Short exercise A ::
From the passage on the SEC's lawsuit involving Ripple, copy out the part that opens with the words containing "Garlinghouse’s defense also" and closes with "the document stated.".
Short exercise B ::
Answer these questions from the passage on the SEC's lawsuit involving Ripple:
(i) In which years was Larsen Ripple's chief executive officer?
(ii) Sales of which two digital assets did the SEC's guidance say were not securities offerings?
(iii) According to Garlinghouse's attorneys, what is recognizing and seeking to avoid a risk?

Document passage ::

Garlinghouse’s defense also took aim at a key issue in the lawsuit — whether XRP is a security. “The SEC has issued no regulations concerning whether digital assets are securities, and the most timely and recent guidance that it issued concerning the other two largest digital assets most akin to XRP established that sales of bitcoin and ether were not securities offerings,” the document stated.
“Even though the existence of XRP and Ripple’s activities was publicly known throughout the entire eight years addressed in the Amended Complaint, the SEC never once publicly stated or even suggested that XRP transactions were securities,” Larsen’s attorneys wrote. Larsen was Ripple’s chief executive officer from 2012 to 2016.
“The best the SEC can do is to allege that Mr. Garlinghouse was conscious of taking steps to avoid XRP being ‘classified as a security,’ so as to comply with the law… and that he was focused on ensuring that XRP did not even appear to have the features of a security,” Garlinghouse’s attorneys wrote. “But recognizing and seeking to avoid a risk is not reckless — it is prudent.”

Data shown ::
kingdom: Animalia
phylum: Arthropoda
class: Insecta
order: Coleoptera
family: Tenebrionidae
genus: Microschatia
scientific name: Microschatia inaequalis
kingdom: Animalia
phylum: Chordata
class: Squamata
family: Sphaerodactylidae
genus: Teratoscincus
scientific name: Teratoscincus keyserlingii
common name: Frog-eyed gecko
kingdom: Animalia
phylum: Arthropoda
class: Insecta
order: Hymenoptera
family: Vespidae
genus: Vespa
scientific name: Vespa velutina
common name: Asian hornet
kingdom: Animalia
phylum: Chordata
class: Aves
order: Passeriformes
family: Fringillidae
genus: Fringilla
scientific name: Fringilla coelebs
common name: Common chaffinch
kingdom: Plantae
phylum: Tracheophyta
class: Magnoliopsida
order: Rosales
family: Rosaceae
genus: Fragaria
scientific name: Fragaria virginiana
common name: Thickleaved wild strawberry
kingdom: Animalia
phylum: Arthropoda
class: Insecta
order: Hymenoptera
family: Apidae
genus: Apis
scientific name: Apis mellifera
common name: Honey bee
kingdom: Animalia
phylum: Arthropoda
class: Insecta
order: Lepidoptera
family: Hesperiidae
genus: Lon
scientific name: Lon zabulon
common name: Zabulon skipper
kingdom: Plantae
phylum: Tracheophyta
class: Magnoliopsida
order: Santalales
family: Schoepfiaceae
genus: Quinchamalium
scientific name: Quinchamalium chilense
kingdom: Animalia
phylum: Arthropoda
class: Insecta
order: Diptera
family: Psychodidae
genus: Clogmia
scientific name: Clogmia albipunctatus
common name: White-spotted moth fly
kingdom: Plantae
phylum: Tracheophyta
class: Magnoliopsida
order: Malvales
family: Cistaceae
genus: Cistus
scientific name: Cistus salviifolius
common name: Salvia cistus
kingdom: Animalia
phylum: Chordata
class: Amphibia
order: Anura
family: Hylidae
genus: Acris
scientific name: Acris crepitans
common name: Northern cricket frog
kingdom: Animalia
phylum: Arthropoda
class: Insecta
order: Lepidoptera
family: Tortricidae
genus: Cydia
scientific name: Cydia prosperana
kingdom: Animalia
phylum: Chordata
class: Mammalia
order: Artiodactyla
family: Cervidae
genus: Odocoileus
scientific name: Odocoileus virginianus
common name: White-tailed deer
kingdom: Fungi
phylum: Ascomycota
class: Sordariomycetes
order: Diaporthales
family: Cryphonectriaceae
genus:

Worked solution A ::
Garlinghouse’s defense also took aim at a key issue in the lawsuit — whether XRP is a security. “The SEC has issued no regulations concerning whether digital assets are securities, and the most timely and recent guidance that it issued concerning the other two largest digital assets most akin to XRP established that sales of bitcoin and ether were not securities offerings,” the document stated.

Worked solution B ::
(i) From 2012 to 2016.
(ii) Bitcoin and ether.
(iii) Prudent, not reckless.